From commercial sites to residential options, it’s no secret that steel buildings have become a popular choice for builders across the country. But how does steel measure up against some of the more traditional building materials like aluminum, brick and concrete? Let’s compare.
Steel vs. Aluminum. What’s the Difference?
Aluminum and steel may look similar in style, but they are actually two very different materials.
Aluminum can be a very desirable metal to work with because it is a highly malleable and elastic material, which can be great for detailed work. But surprisingly, steel can also be shaped into unexpected curves and slopes to give buildings a unique look and style.
So is aluminum stronger than steel? Aluminum is often much lighter than steel, but steel is technically stronger, so you have to take into consideration the weight to strength ratio in your building. Steel has a high amount of carbon, which contributes to its general strength advantage. Because aluminum is lighter than steel, it’s considered a softer metal and is more prone to dents, dings and scratches. The strength of steel makes it incredibly durable – it typically does not warp, bend or become deformed under heavy weight, high heat or intense force.
With proper basic maintenance practices, upkeep should not be difficult for either steel or aluminum. Aluminum is known to be a highly rust-resistant material and has a high oxidation tolerance, but it can develop pitting and appear chalky if oxidation occurs. Galvanized steel is also rust-resistant and maintains its structural integrity well with proper coating and maintenance. However, if a rusted look is what you desire stylistically for your building, steel is the obvious choice. Check out Bunger Steel’s exclusive Bunger Rust color.
How Does Steel Stand Up To Brick?
While there’s no doubt that brick is a sturdy material, steel is one of the strongest and longest-lasting construction materials you can use. When you’re looking at steel vs. brick, steel holds up very well when it comes to regular wear and tear and also stands up against extreme weather like strong winds, heavy snow, and ice. Steel is also pest and fire-resistant.
Need to move? Steel is not likely to break or warp when it’s being taken down or moved, and can typically be used again in a new location or even recycled.

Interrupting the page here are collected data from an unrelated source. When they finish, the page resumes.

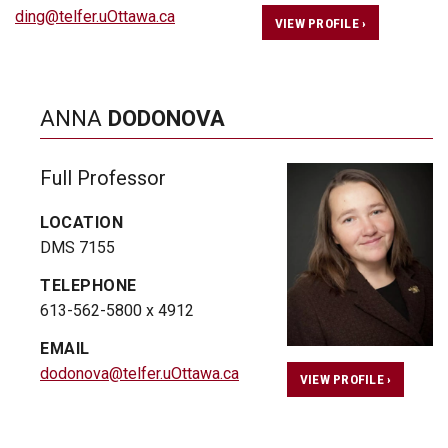
ding@telfer.uOttawa.ca
VIEW PROFILE ›
ANNA
DODONOVA
Full Professor
LOCATION
DMS 7155
TELEPHONE
613-562-5800 x 4912
EMAIL
dodonova@telfer.uOttawa.ca
VIEW PROFILE ›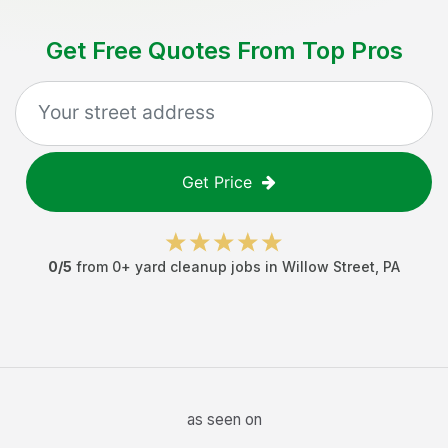
Get Free Quotes From Top Pros
Get Price
0
/5
from
0
+
yard cleanup jobs
in
Willow Street
,
PA
as seen on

In comparison, brick is pretty much impossible to move without major reconstruction work.
Over time brick can deteriorate or even crumble in the event of an accident or direct impact. Brick can also be susceptible to extreme weather, and in some cases, brick can require regular maintenance. Steel buildings require little to no maintenance and can stand up in the face of bad weather and even regular wear and tear. Choosing steel can save you money over time because you won’t have to spend as much for regular maintenance, repairs and general upkeep.
What About Concrete?
In using concrete for a building, you’ll encounter a number of time-consuming steps, including creating and placing formwork, mixing and pouring concrete, waiting for the curing process to take place, and form removal. While steel buildings do require a concrete foundation, they can be faster to build overall because there are fewer steps involved.
Concrete is an inherently heavy material and its weight should be taken into consideration in the structural engineering of the building. It’s common to see larger structural members such as beams, columns, and footings in a concrete building. When the building is constructed out of steel, those elements will typically be lighter, comparatively smaller, and often less expensive.
Is steel stronger than concrete? Well, consider this: If you’re in an area that is prone to earthquakes, a concrete structure will need to be designed with extra measures in order to stay standing when seismic activity occurs. In contrast, steel buildings can easily be designed to be prepared for the dynamic loading conditions imposed by earthquake activity.
Lastly, it’s common for a significant portion of the steel used in metal buildings to come from recycled materials. And if the service life of the building comes to an end or changes, the steel can be recycled again and used for a new building or other purposes. Concrete, and brick do not typically contain recycled material and are more challenging to recycle after use.